## Task brief
Leaving the pictures aside, transcribe every line below exactly.

## Provided records
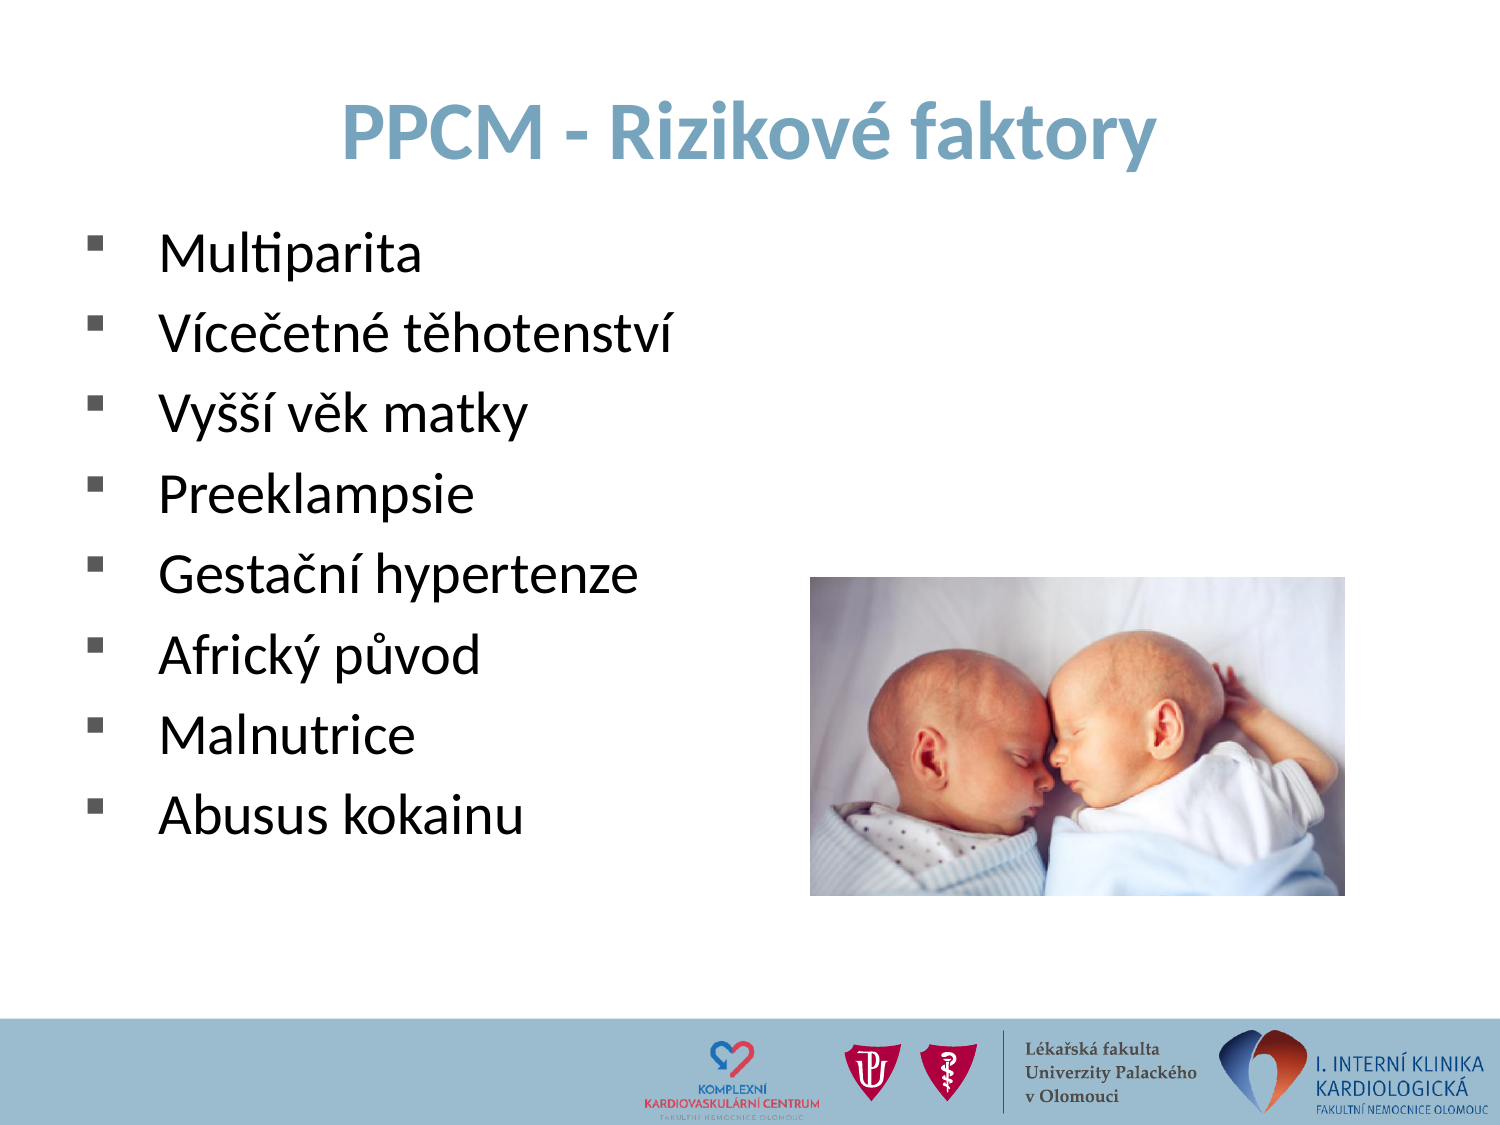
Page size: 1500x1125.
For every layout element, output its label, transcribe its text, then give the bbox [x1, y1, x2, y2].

picture [1219, 1030, 1488, 1114]
list Multiparita Vícečetné těhotenství Vyšší věk matky Preeklampsie Gestační hypertenze Africký původ Malnutrice Abusus kokainu [75, 217, 1425, 1013]
picture [645, 1040, 819, 1120]
title PPCM - Rizikové faktory [75, 82, 1425, 183]
picture [809, 577, 1345, 896]
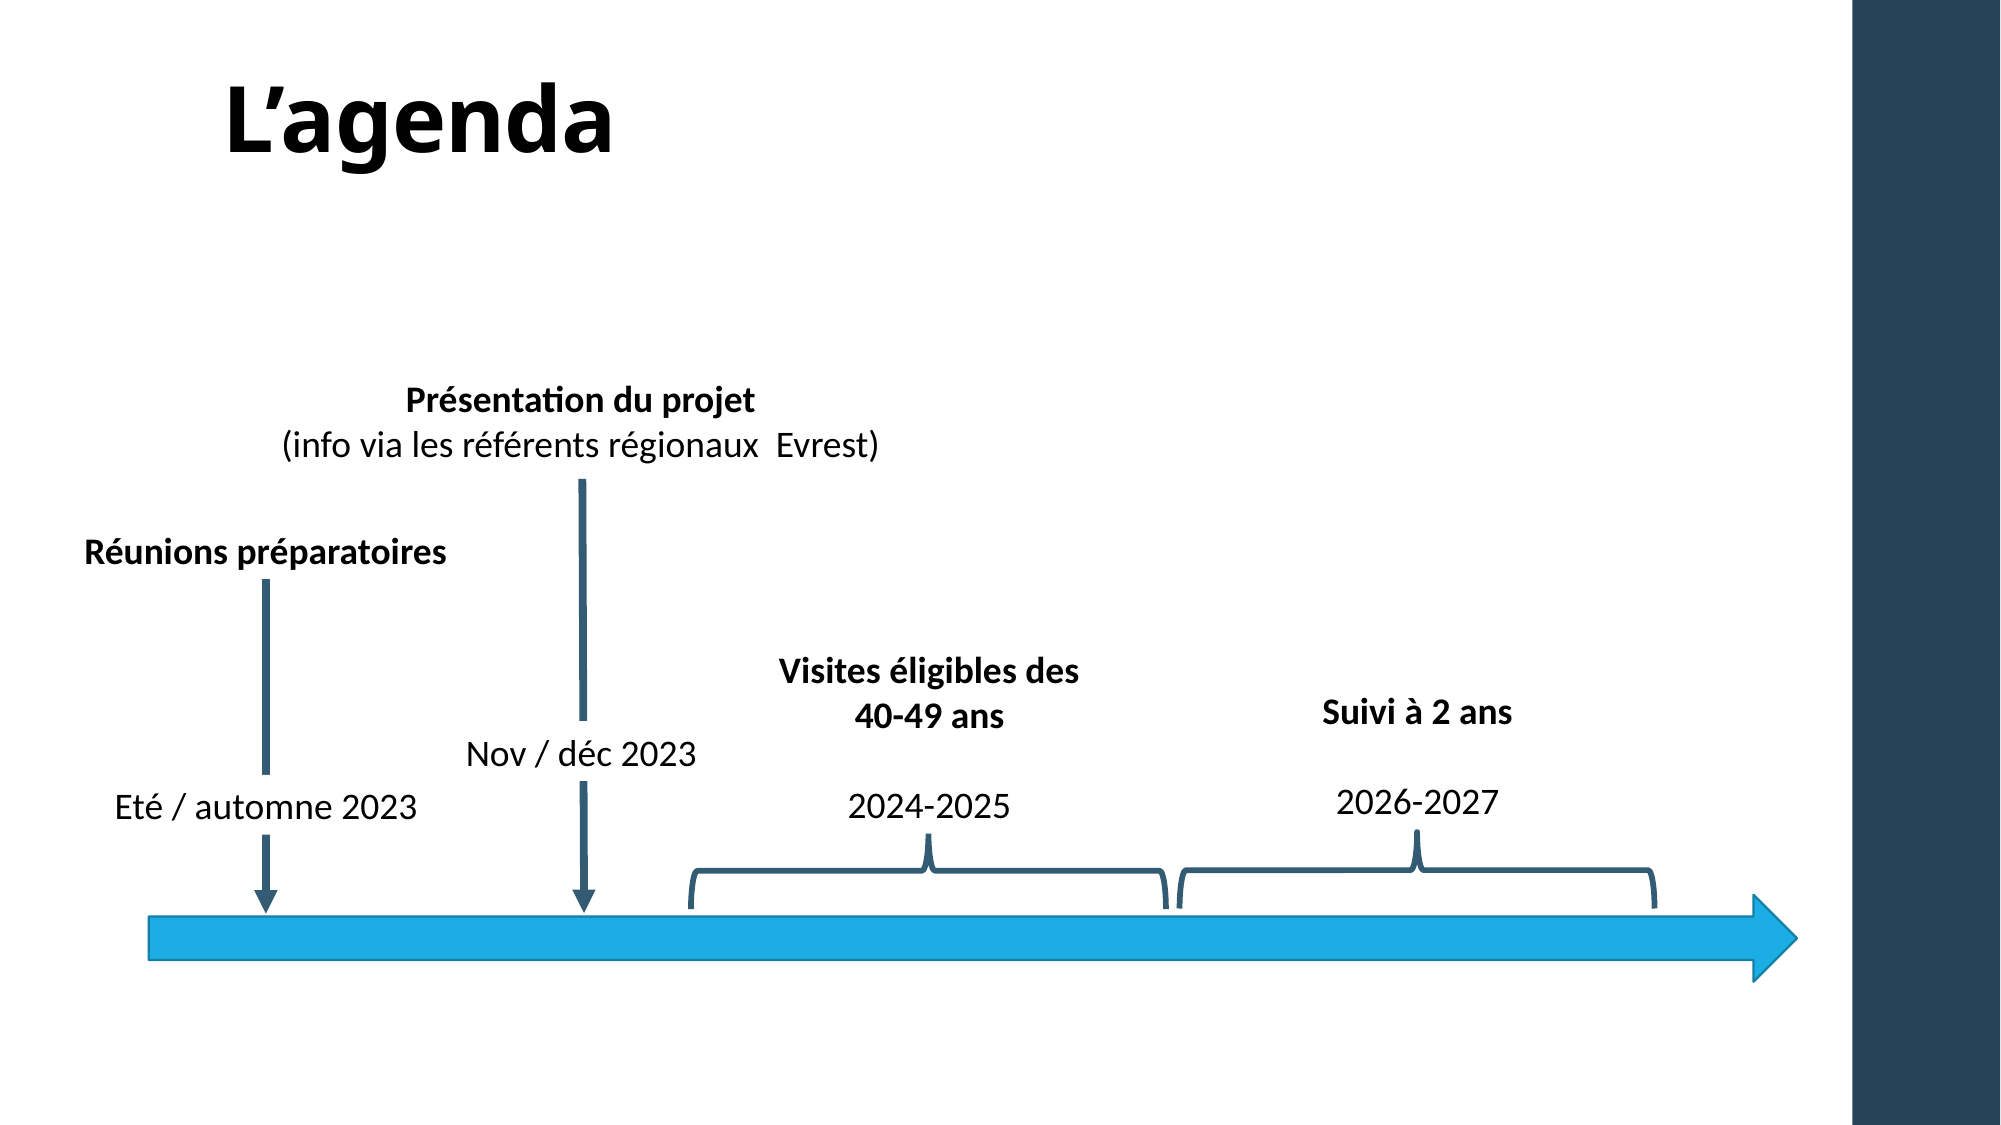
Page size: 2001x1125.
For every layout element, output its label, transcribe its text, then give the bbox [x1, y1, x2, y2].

text_box [690, 834, 1167, 910]
text_box Eté / automne 2023 [73, 774, 258, 835]
text_box Visites éligibles des 40-49 ans 2024-2025 [748, 638, 1111, 834]
text_box [147, 893, 1798, 983]
text_box [1178, 831, 1656, 909]
text_box Réunions préparatoires [54, 519, 478, 580]
text_box Suivi à 2 ans 2026-2027 [1236, 679, 1599, 830]
text_box Présentation du projet (info via les référents régionaux Evrest) [255, 368, 906, 473]
text_box Nov / déc 2023 [591, 721, 725, 781]
text_box Eté / automne 2023 [273, 774, 459, 835]
title L’agenda [206, 60, 1797, 180]
text_box Nov / déc 2023 [438, 721, 575, 781]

## Exercise answer
Page size: 1500x1125.
For every layout element, output its label, transcribe its text, then give the bbox [x1, y1, x2, y2].

picture [1219, 1030, 1488, 1114]
list Multiparita Vícečetné těhotenství Vyšší věk matky Preeklampsie Gestační hypertenze Africký původ Malnutrice Abusus kokainu [75, 217, 1425, 1013]
picture [645, 1040, 819, 1120]
title PPCM - Rizikové faktory [75, 82, 1425, 183]
picture [809, 577, 1345, 896]
Page size: 2001x1125.
For every layout element, output its label, transcribe its text, then give the bbox [x1, y1, x2, y2].

text_box [690, 834, 1167, 910]
text_box Eté / automne 2023 [73, 774, 258, 835]
text_box Visites éligibles des 40-49 ans 2024-2025 [748, 638, 1111, 834]
text_box [147, 893, 1798, 983]
text_box [1178, 831, 1656, 909]
text_box Réunions préparatoires [54, 519, 478, 580]
text_box Suivi à 2 ans 2026-2027 [1236, 679, 1599, 830]
text_box Présentation du projet (info via les référents régionaux Evrest) [255, 368, 906, 473]
text_box Nov / déc 2023 [591, 721, 725, 781]
text_box Eté / automne 2023 [273, 774, 459, 835]
title L’agenda [206, 60, 1797, 180]
text_box Nov / déc 2023 [438, 721, 575, 781]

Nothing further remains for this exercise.